BEGIN

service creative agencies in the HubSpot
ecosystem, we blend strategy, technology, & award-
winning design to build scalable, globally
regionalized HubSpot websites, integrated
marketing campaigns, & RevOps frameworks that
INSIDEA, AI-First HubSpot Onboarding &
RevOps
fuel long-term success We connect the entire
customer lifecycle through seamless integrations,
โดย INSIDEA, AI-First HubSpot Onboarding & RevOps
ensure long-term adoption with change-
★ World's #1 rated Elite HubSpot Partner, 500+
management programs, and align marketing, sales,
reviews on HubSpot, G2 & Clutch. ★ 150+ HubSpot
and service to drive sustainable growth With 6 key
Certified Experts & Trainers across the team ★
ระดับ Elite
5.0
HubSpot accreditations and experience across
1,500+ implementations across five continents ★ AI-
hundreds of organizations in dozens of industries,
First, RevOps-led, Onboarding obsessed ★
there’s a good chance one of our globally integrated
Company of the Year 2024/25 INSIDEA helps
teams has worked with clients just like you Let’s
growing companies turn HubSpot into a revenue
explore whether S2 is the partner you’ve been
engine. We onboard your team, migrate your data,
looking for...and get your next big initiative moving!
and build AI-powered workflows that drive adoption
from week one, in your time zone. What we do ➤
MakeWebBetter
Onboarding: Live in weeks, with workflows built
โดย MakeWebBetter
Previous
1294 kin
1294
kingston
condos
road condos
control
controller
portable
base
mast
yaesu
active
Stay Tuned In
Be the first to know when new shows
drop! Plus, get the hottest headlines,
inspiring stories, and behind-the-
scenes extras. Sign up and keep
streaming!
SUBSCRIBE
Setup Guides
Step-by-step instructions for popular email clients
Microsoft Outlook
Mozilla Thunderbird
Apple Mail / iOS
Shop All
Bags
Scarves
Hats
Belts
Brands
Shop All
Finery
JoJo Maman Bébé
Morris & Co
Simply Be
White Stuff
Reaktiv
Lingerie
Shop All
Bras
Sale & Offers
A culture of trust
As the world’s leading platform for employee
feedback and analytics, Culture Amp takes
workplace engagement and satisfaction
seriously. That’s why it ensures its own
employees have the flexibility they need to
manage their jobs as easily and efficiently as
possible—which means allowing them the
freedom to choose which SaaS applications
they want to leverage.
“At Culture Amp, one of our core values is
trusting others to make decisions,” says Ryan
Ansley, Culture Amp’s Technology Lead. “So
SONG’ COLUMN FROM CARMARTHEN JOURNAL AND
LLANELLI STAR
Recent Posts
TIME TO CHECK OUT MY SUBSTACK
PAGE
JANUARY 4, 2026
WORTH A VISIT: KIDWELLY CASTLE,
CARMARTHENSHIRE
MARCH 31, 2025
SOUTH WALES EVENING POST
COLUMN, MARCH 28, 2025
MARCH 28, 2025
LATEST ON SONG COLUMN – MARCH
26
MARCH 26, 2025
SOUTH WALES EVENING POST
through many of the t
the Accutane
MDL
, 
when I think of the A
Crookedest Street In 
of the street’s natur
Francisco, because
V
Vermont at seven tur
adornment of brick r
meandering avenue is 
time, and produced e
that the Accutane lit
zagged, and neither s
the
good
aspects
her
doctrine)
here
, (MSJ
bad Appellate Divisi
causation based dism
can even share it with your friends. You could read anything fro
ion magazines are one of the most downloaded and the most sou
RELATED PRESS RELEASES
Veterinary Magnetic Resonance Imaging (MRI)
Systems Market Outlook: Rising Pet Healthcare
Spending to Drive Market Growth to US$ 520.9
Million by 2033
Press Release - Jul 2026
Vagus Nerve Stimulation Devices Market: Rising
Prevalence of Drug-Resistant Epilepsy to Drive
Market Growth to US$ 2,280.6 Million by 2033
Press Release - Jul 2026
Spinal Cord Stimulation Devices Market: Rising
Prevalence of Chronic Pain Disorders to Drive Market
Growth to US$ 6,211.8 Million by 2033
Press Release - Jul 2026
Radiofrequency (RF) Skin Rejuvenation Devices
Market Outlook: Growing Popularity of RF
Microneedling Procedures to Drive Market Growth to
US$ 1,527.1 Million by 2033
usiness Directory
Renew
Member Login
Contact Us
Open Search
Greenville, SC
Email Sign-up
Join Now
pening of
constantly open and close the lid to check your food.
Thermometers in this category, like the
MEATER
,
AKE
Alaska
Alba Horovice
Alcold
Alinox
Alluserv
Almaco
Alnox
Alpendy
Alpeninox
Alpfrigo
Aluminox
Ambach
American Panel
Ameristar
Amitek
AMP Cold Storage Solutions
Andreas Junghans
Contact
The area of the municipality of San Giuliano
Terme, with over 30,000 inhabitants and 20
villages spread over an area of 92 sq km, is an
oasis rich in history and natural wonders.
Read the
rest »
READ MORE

END

Task => Start at the first line of the entries and stop at the line that contains "workplace engagement and satisfaction". Repeat every line in that span exactly, and nothing beyond it.

Output of the task =>
service creative agencies in the HubSpot
ecosystem, we blend strategy, technology, & award-
winning design to build scalable, globally
regionalized HubSpot websites, integrated
marketing campaigns, & RevOps frameworks that
INSIDEA, AI-First HubSpot Onboarding &
RevOps
fuel long-term success We connect the entire
customer lifecycle through seamless integrations,
โดย INSIDEA, AI-First HubSpot Onboarding & RevOps
ensure long-term adoption with change-
★ World's #1 rated Elite HubSpot Partner, 500+
management programs, and align marketing, sales,
reviews on HubSpot, G2 & Clutch. ★ 150+ HubSpot
and service to drive sustainable growth With 6 key
Certified Experts & Trainers across the team ★
ระดับ Elite
5.0
HubSpot accreditations and experience across
1,500+ implementations across five continents ★ AI-
hundreds of organizations in dozens of industries,
First, RevOps-led, Onboarding obsessed ★
there’s a good chance one of our globally integrated
Company of the Year 2024/25 INSIDEA helps
teams has worked with clients just like you Let’s
growing companies turn HubSpot into a revenue
explore whether S2 is the partner you’ve been
engine. We onboard your team, migrate your data,
looking for...and get your next big initiative moving!
and build AI-powered workflows that drive adoption
from week one, in your time zone. What we do ➤
MakeWebBetter
Onboarding: Live in weeks, with workflows built
โดย MakeWebBetter
Previous
1294 kin
1294
kingston
condos
road condos
control
controller
portable
base
mast
yaesu
active
Stay Tuned In
Be the first to know when new shows
drop! Plus, get the hottest headlines,
inspiring stories, and behind-the-
scenes extras. Sign up and keep
streaming!
SUBSCRIBE
Setup Guides
Step-by-step instructions for popular email clients
Microsoft Outlook
Mozilla Thunderbird
Apple Mail / iOS
Shop All
Bags
Scarves
Hats
Belts
Brands
Shop All
Finery
JoJo Maman Bébé
Morris & Co
Simply Be
White Stuff
Reaktiv
Lingerie
Shop All
Bras
Sale & Offers
A culture of trust
As the world’s leading platform for employee
feedback and analytics, Culture Amp takes
workplace engagement and satisfaction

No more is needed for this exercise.